Rewrite the passage below on drunk-driving license plates, everything from "actually, that is" down to "minutes …result: unpleasant.", with "judge" changed to "magistrate".

READING PASSAGE:
========================================================================

I totally disagree and agree with BorgHunter. They both present a repeated and lethal danger behind the wheel. The drunk is even worse, though–he chooses to enter into and keep driving in that state (at some point before he/she gets drunk, a choice is made).
Not a problem. Guess who should pay for all that? Don’t have they money? Then the state starts seizing and selling assets. Instead of being a drain on the economy, they can actually help it a bit.
To the OP, I think a plate after one DUI, and a shredding of the license after the second DUI is perfectly acceptable.
actually, that is part of the punishment…and might just be a good deterrent .
If you are guilty of drunk driving, the special plates dont just punish you—they punish the other people in your family (who won’t drive your car because they are afraid the boss will see them.)
Imagine a guy in a bar, after a couple drinks, and ordering more, thinkingof possible consequences:
Facing an anonymous judge in traffic court one day for 10 minutes …result: unpleasant.
Facing an angry spouse in the kitchen every day for hours…result: just might be the thing that that convices him to drive safely.
For some reason, Minnesota’s whisky plates aren’t brightly colored. They are plain white, starting with the letter W. The thing that most often catches my eye is the lack of the traditional graphics.
Based on that, I believe that the Minnesota Whisky plates purpose is to let police and sheriffs ID the cars. It’s not to notify other drives, who most likely won’t even notice them.

========================================================================

SOURCE DATA:
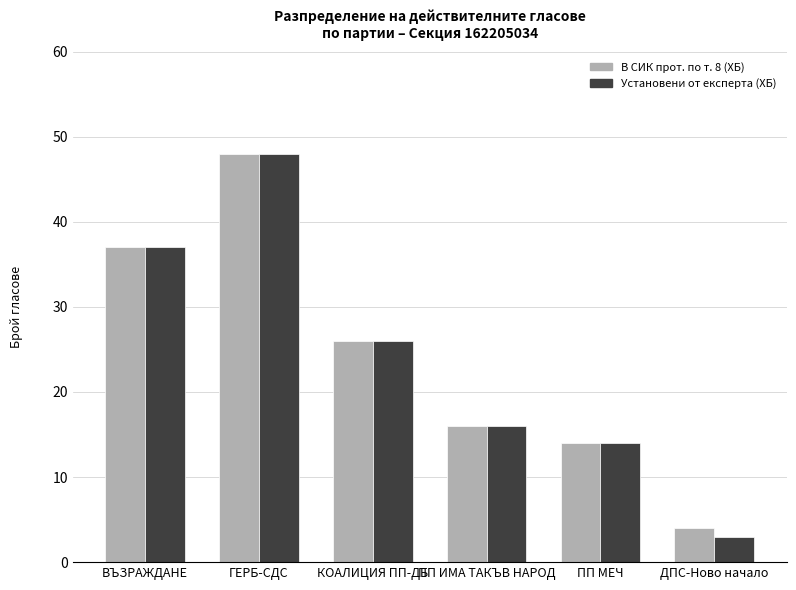

List the labels in order of В СИК прот. по т. 8 (ХБ) value, largest first.

ГЕРБ-СДС, ВЪЗРАЖДАНЕ, КОАЛИЦИЯ ПП-ДБ, ПП ИМА ТАКЪВ НАРОД, ПП МЕЧ, ДПС-Ново начало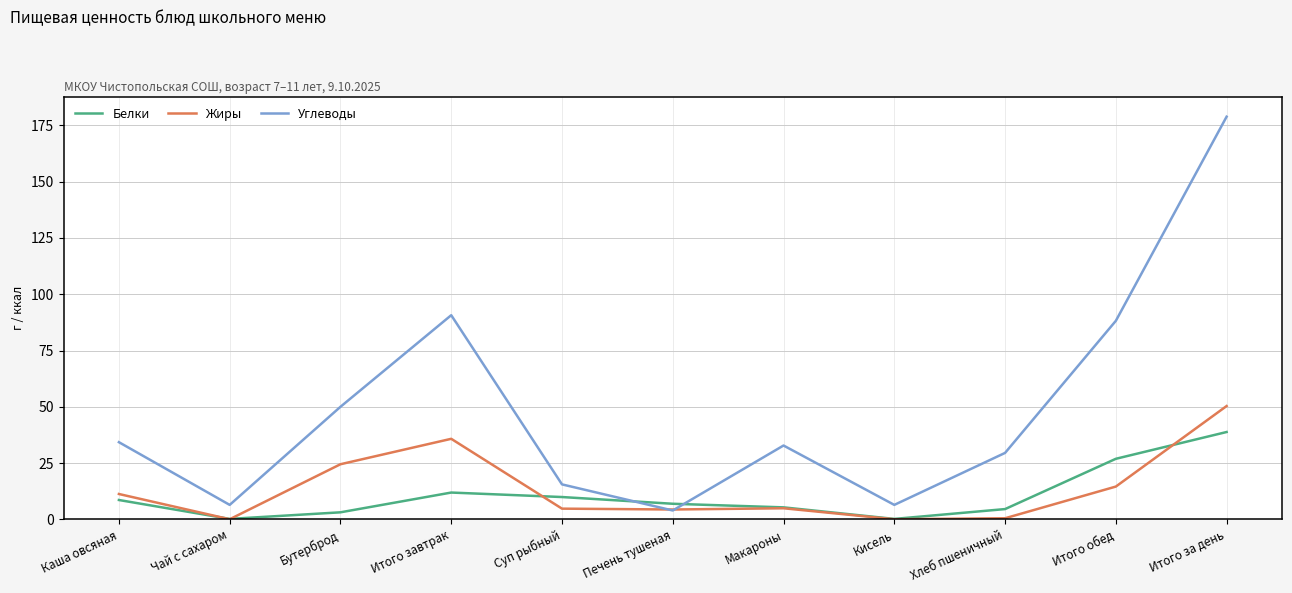

What is the sum of the Белки values at Хлеб пшеничный and Итого завтрак?

16.5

========================================================================

EXPECTED ANSWER:
actually, that is part of the punishment…and might just be a good deterrent .
If you are guilty of drunk driving, the special plates dont just punish you—they punish the other people in your family (who won’t drive your car because they are afraid the boss will see them.)
Imagine a guy in a bar, after a couple drinks, and ordering more, thinkingof possible consequences:
Facing an anonymous magistrate in traffic court one day for 10 minutes …result: unpleasant.